Ideally the trusted companion should know something of the person’s personal history so that they, the companion, can relate to what is being presented. However, when that is not possible, the person with Alzheimer’s still needs a witness who is present and will listen and acknowledge what they are thinking and experiencing. So the trusted companion need not be a relative or friend.

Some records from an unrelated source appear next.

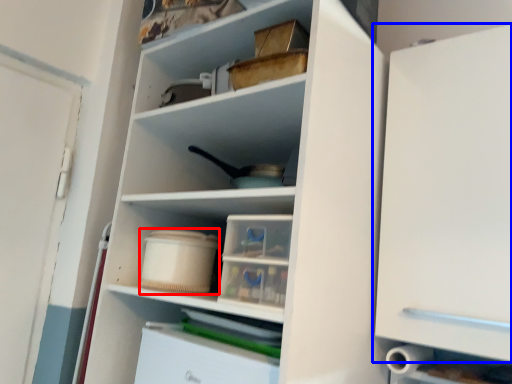
Question: Among these objects, which one is nearest to the camera, storage box (highlighted by a red box) or cabinetry (highlighted by a blue box)?

Choices:
 (A) storage box
 (B) cabinetry

Answer: (B)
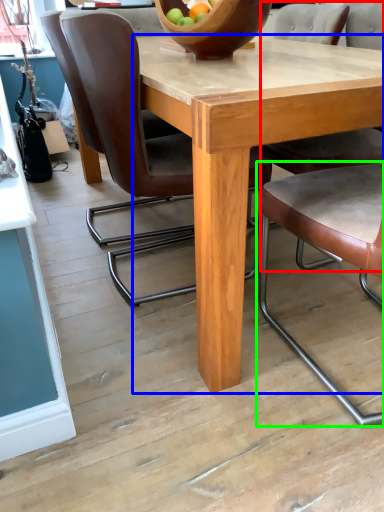
Question: Estimate the real-world distances between objects in this image. Which object is farther from chair (highlighted by a red box), round table (highlighted by a blue box) or chair (highlighted by a green box)?

Choices:
 (A) round table
 (B) chair

Answer: (B)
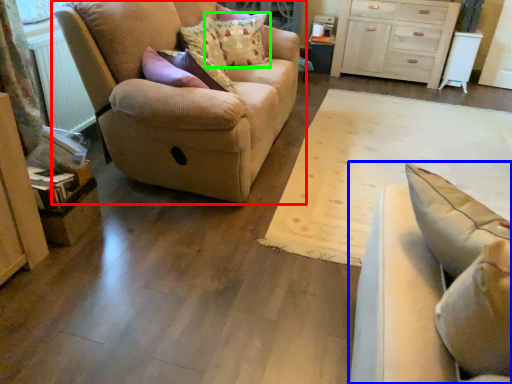
Question: Considering the real-world distances, which object is farthest from studio couch (highlighted by a red box)? studio couch (highlighted by a blue box) or pillow (highlighted by a green box)?

Choices:
 (A) studio couch
 (B) pillow

Answer: (A)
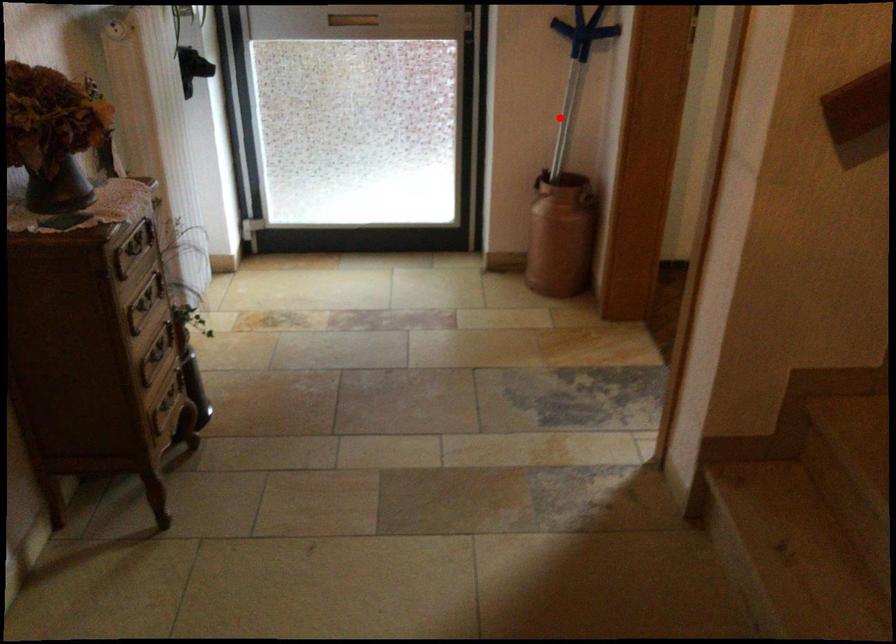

The term ‘trusted companion’ grew out of Validation therapy which was developed by in the mid ‘60s to ‘90s by an American, Naomi Feil. She worked with people with cognitive impairments and dementia and taught the importance of reciprocal communication in which the person is acknowledge, respected, heard and treated with respect. These principles are aligned with the principles of person-centred therapy introduced by American psychologist, Carl Rogers.
When people have advanced Alzheimer’s, the cognitive structures that have held everything firmly in place through out life, weaken, allowing memories from the unconscious to surface. Carl Jung said, “forgotten or repressed material surfaces in a state of diminished consciousness”. The filters that monitor our thoughts and moderate what we say to the outside world no longer work effectively, so people say what they are actually thinking. This is often disregarded as gobbledygook, but if we really listen we may be able to find out the meaning of what is being said and help the person to process it. This may involve working through and resolving previously unresolved issues.
I did this with my mother and through this process she was liberated and able to move on. Troublesome memories surfaced on many occasions, seemingly out of the blue, and when they did she and I worked through them together. Every time she felt better for doing this. It is not unlike the last rights when the person can say, without judgement from others, what is on their mind, feel exonerated and gain relief from this. As a result of this continuing emotional clearing my mother left this life with no baggage. A magnificent achievement!
Should everyone have a trusted companion at the end of life? How much better their ending would be if they had.
Looking forward to the next stage of our journey.